Here, \(\rho_{\mathrm{w}}\) is the density of water. Substitute 1.06 for specific gravity and \(1000 \mathrm{~kg} / \mathrm{m}^{3}\) for \(\rho_{\mathrm{w}}\)

$$ \begin{array}{c} \rho=(1.06)\left(1000 \mathrm{~kg} / \mathrm{m}^{3}\right) \\ =1060 \mathrm{~kg} / \mathrm{m}^{3} \end{array} $$

Substitute \(1.20 \times 10^{4} \mathrm{~Pa}\) for \(P_{1}, 1.15 \times 10^{4} \mathrm{~Pa}\) for \(P_{2}, 30.0 \mathrm{~cm} / \mathrm{s}\) for \(v_{1},\) and \(1060 \mathrm{~kg} / \mathrm{m}^{3}\) for \(\rho\) in the equation

\(v_{2}=\sqrt{\frac{2\left(P_{1}-P_{2}\right)}{\rho}+v_{1}^{2}}\)
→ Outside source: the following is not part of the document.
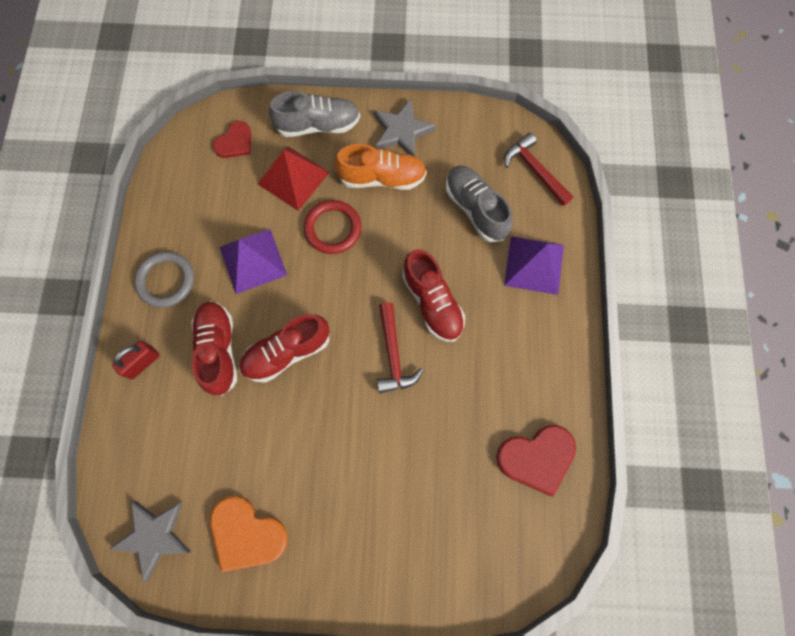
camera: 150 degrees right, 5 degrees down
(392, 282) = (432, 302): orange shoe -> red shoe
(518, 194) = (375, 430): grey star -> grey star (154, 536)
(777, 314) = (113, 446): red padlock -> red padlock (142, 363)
$$ \begin{array}{c} v_{2}=\sqrt{\frac{2\left(1.20 \times 10^{4} \mathrm{~Pa}-1.15 \times 10^{4} \mathrm{~Pa}\right)}{1060 \mathrm{~kg} / \mathrm{m}^{3}}+\left(30.0\left({\mathrm{cm}}/{\mathrm{s}}\right)\left(\frac{10^{-2} \mathrm{~m}}{1 \mathrm{~cm}}\right)\right)^{2}} \\ =1.0166 \mathrm{~m} / \mathrm{s} \end{array} $$

The density of the blood can be calculated by the product of specific gravity and the density of water. The arteries are horizontal so the height of the normal artery and the blocked artery is same. The speed of the blood from the blocked artery can be calculated using the Bernoulli's equation.

 

The expression of the continuity equation is, \(A_{1} v_{1}=A_{2} v_{2}\)

Rearrange the expression for \(\frac{A_{2}}{A_{1}}\). \(\frac{A_{2}}{A_{1}}=\frac{v_{1}}{v 2}\)

Substitute \(30.0 \mathrm{~cm} / \mathrm{s}\) for \(v_{1}\) and \(1.0166 \mathrm{~m} / \mathrm{s}\) for \(v_{2}\)

$$ \begin{array}{c} \frac{A_{2}}{A 1}=\frac{(30.0 \mathrm{~cm} / \mathrm{s})\left(\frac{10^{-2} \mathrm{~m}}{1 \mathrm{~cm}}\right)}{1.0166 \mathrm{~m} / \mathrm{s}} \\ =0.2951 \end{array} $$

The percentage area of the cross section of the artery blocked by plaque is,

percentageerror \(=\frac{A 1-A_{2}}{A_{1}} \times 100 \%\)

$$ =\left(1-\frac{A_{2}}{A_{1}}\right) \times 100 \% $$

Substitute 0.2951 for \(\frac{A 2}{A_{1}}\)

$$ \begin{aligned} \text { percentageerror } &=(1-0.2951) \times 100 \% \\ &=70 \% \end{aligned} $$

The percentage of the cross-sectional area of the patient's artery, blocked by the plaque is \(70 \%\)

The continuity equation in case of fluids states that the fluid flowing with speed \(v_{1}\) through a region in the pipe of cross sectional area \(A_{1}\) will be equal to the fluid flowing with speed \(v_{2}\) through another region in the pipe of cross sectional area \(A_{2}\). This can be represented by the following equation: \(A_{1} v_{1}=A_{2} v_{2}\).

 

The percentage of the cross-sectional area of the patient's artery, blocked by the plaque is \(70 \%\).